Copy out, character for character, the part of the records below that opens with the line containing "text உபுண்டு 12.04/12.10/13/04" and closes with the line containing "text (இந்த கட்டளைகளை", including both of those lines.
>> begin
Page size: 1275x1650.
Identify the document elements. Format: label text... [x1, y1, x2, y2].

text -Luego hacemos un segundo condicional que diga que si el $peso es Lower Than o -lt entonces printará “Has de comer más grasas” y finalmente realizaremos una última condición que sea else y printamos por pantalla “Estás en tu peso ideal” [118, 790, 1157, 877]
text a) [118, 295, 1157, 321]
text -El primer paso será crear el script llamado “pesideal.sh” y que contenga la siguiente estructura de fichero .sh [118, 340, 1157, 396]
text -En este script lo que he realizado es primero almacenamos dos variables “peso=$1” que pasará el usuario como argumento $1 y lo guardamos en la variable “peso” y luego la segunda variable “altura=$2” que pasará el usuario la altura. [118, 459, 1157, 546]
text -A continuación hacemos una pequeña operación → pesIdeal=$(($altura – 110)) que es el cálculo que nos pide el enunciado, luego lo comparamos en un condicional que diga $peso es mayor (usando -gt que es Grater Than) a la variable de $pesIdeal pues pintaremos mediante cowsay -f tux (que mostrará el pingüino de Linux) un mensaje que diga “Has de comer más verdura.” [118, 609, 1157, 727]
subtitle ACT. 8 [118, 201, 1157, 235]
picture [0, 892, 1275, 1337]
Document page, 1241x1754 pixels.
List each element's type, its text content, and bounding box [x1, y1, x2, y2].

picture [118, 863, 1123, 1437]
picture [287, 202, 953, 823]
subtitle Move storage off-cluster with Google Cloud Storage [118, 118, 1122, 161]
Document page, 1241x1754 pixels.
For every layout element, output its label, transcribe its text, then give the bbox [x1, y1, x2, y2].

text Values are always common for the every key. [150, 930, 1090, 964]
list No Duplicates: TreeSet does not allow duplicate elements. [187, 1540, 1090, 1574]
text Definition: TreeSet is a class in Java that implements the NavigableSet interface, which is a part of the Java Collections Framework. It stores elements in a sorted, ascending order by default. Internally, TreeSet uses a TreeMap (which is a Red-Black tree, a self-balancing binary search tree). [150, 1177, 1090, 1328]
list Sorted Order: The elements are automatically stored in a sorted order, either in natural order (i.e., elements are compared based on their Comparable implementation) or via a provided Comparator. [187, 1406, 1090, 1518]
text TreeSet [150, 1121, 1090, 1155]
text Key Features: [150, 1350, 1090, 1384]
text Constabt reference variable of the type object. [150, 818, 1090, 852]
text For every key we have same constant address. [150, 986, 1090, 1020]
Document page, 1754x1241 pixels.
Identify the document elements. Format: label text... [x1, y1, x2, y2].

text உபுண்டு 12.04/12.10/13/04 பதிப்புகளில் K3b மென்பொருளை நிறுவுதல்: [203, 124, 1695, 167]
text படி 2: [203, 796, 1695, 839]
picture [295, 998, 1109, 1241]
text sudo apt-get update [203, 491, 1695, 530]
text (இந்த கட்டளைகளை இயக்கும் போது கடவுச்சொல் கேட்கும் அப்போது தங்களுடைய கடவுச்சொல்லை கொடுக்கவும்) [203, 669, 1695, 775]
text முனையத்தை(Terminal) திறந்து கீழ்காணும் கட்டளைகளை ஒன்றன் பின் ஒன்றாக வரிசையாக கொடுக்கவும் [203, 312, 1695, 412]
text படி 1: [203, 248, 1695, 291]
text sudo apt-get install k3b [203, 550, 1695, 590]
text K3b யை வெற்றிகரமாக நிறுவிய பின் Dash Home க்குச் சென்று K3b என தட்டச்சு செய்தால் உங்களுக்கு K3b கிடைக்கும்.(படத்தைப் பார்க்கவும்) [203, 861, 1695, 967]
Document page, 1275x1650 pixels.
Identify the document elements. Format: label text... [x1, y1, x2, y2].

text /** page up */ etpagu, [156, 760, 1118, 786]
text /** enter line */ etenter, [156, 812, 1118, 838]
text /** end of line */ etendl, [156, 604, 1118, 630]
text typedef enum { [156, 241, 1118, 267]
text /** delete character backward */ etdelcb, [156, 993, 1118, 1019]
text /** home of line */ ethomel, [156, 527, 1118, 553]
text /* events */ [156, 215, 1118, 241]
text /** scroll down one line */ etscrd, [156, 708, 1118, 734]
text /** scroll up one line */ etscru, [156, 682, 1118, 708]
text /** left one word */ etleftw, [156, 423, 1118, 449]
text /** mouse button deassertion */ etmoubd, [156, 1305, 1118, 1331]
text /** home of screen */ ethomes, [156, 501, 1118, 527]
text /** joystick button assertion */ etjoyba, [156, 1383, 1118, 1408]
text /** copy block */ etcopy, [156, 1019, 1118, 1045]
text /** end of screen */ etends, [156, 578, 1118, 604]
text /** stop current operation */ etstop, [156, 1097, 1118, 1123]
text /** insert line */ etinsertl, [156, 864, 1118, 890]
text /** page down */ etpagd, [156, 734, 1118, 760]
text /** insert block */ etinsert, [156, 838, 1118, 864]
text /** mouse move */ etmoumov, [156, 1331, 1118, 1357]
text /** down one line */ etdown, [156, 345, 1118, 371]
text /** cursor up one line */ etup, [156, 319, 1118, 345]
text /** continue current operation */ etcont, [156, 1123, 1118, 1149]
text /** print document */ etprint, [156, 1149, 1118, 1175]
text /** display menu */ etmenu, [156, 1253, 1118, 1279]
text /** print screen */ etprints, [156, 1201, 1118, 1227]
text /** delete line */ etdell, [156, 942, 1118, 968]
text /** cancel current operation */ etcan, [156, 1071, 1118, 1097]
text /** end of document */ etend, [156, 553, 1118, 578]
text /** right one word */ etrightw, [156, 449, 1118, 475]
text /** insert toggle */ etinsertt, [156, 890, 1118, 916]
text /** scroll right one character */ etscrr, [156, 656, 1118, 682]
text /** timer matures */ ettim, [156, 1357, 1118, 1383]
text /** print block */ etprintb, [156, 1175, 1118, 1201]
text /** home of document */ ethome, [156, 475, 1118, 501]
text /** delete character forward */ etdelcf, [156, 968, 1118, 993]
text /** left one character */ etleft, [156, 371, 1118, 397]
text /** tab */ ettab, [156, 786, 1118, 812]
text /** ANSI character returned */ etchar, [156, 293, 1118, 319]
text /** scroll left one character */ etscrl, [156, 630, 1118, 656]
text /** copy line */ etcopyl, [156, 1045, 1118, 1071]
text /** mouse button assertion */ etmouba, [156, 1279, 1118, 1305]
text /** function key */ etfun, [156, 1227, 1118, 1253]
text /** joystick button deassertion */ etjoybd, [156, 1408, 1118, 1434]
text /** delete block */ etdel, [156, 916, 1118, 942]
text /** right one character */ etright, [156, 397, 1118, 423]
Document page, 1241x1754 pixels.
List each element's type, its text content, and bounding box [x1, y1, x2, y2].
>> end
Right answer →
text உபுண்டு 12.04/12.10/13/04 பதிப்புகளில் K3b மென்பொருளை நிறுவுதல்: [203, 124, 1695, 167]
text படி 2: [203, 796, 1695, 839]
picture [295, 998, 1109, 1241]
text sudo apt-get update [203, 491, 1695, 530]
text (இந்த கட்டளைகளை இயக்கும் போது கடவுச்சொல் கேட்கும் அப்போது தங்களுடைய கடவுச்சொல்லை கொடுக்கவும்) [203, 669, 1695, 775]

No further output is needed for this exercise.